> _Fragmento de texto_
----

Antonio Alvarez-Solís Periodista
El caudillaje
La política española, «profundamente penetrada de caudillaje», ha conocido, en palabras del veterano periodista, un nuevo capítulo en esa misma dirección con la elección por parte del PSOE del «caudillo Rubalcaba» como próximo candidato presidencial. Afirma que los caudillos españoles siempre han sido «pequeños, de vuelo vecinal, sin proyección ideológica alguna» y que con Rubalcaba ha primado el «caciquismo». Analiza los retos a los que se enfrenta, también ante la nueva realidad política vasca. Considera que los españoles detestan al caudillo, pero también lo necesitan, y concluye afirmando que cambiarlo es cuestión de madurez y de mucho tiempo.
Lo que convierte en una sustancia deletérea la política española es que está profundamente penetrada de caudillaje. El español no suele creer en si mismo, lo que quizá trata de solventar con arrebatadas adhesiones personales envueltas en trastornos patrióticos. El español nace delegado. Esto, repito, corrompe la política española y la hace inmanejable para un espíritu democrático. No se trata, empero, de un caudillaje insólito, significante de una época. La política española no ha producido nunca grandes autócratas, como ha ocurrido en otros estados europeos que se sirvieron de tales personajes para abrir, aunque a un precio sangriento, algunas puertas a las sucesivas modernidades.
Los caudillos españoles siempre han sido pequeños, de vuelo vecinal, sin proyección ideológica alguna. Franco, por ejemplo, no llegó siquiera a fascista. No albergó nunca un gran sueño para su pueblo, aunque fuera enloquecido y criminal, como sucedió con Hitler o Mussolini, ni redactó un catecismo de ideas trascendentes a su propia personalidad.
Decía Ortega que Franco entendió el poder como ocupación física de la sede -sedere, «sentarse»-, por lo que no gobernó con la cabeza, sino con las posaderas. Le gustaba tocar timbres y reclamar a sus asistentes para que le administraran el huerto ensangrentado y de renta corta. Era un caudillo elementalmente colonial, como quizá haya que deducirlo de algunos signos externos, el más evidente de los cuales era su escolta mora. Gobernaba de lunes para martes y transmitió a muchos españoles ese sentido de paternalismo y placidez que tanto ensalzan los prohombres del Partido Popular, que jamás, sea dicho de paso, han condenado la era cruel del ferrolano.

----

> _Datos proporcionados_
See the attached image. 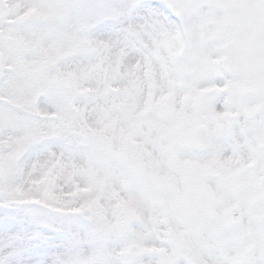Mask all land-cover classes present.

----

> _Objetivo de la tarea_
Sigue escribiendo el artículo sobre el caudillaje en la política española, empezando justo después del párrafo que trata de Franco y los prohombres del Partido Popular.

> _Respuesta al problema_
Pero en este billete, que escribo al margen de esa españolidad que rechazo, no se trata de los «populares» sino de los socialistas, como así se autodefinen. Es decir, trato de reflexionar sobre el caudillaje socialista, que no llega -¡quite usted allá, por Dios!- al jacobinismo centralista con que gobernó Robespierre, grandeza sobre un soberbio volcán, sino que nos coloca ante un caciquismo de campanario y Santa Hermandad. Pensaba en ello mientras leía la mostrenca literatura en torno a la elección del Sr. Pérez Rubalcaba para suceder al Sr. Zapatero, que quizá deje esa herencia como forma de venganza frente al Partido que lo ha abandonado en sus postrimerías. Es decir, el PSOE ha elegido un caudillo a la española, con todos los ribetes de orfandad ideológica, de inconsistente política y de cortedad de vuelo que caracterizan a los caudillos españoles, más de Corte de Rávena que de sede imperial romana. Ese nuevo caudillo a cuyos pies han sacrificado una virgen política para satisfacer al templo, será el encargado, entre otras cosas, de vadear la nueva realidad política vasca, ante la que desenfundará el cuchillo de la Ley de Partidos o procederá a recoger las nueces que desprenda el árbol, ya decididamente pacífico, de ETA. Dependerá de la hora la elección de camino.
En cualquier caso el vaso político del Sr. Rubalcaba estará a buen seguro envenenado, lo que no se sabe aún es a quien le será ofrecido para que beba. Tal vez toque un trago al Sr. Patxi López, que bien se lo podría pasar al Sr. Ares. No creo que en Ferraz o en Lakua habite el noble espíritu de Sócrates. Se puede añadir que la paz definitiva en Euskadi, que tras las recientes elecciones iniciará indefectiblemente el áspero camino hacia la gran esperanza vasca de la libertad, será el único triunfo que podrá aportar el nuevo líder socialista, si no ante España sí ante Europa, tras tantos años de maquinaciones fronterizas con el Código Penal. Lo demás -el drama económico, el naufragio democrático, la connivencia con la banca corrupta- se barrerá hacia el exterior del Gobierno de Madrid, si a ese gobierno llega, con el argumento de que es polvo soplado desde otros horizontes. De momento el Sr. Rubalcaba se limita a prometer «un nuevo proyecto» para recuperar el perfil social que ha de tener el socialismo.
Me pregunto si hablar de cambio y renovación en tales términos no crucifica escandalosamente al aún presidente Zapatero, lo que, por cierto, estaría dentro del comportamiento histórico del Sr. Rubalcaba.
¿Y qué hará el Sr. Rajoy ante este movimiento en el ajedrez político español? La victoria sobre el Sr. Zapatero ya la tenía en la mano, pero la situación va a cambiar notablemente. Los españoles que se habían quedado sin caudillo volverán a tenerlo. Y la novedad podría retornar seguramente su voto. El Sr. Zapatero, que es un leonés de garbanzal, sabe que a una gran masa de izquierdistas españoles, socialistas prêt-a-porter, la carta escondida en la manga les subyuga siempre de acuerdo con la tradición de Monipodio. Para estos españoles el caudillo que llega y reclama su adhesión no cabalga además el imponderable y gran caballo blanco de Clavijo sino que ofrece la sugestiva posibilidad de una sota de bastos surgida de la manga. Ah, el gusto español por la pícara habilidad.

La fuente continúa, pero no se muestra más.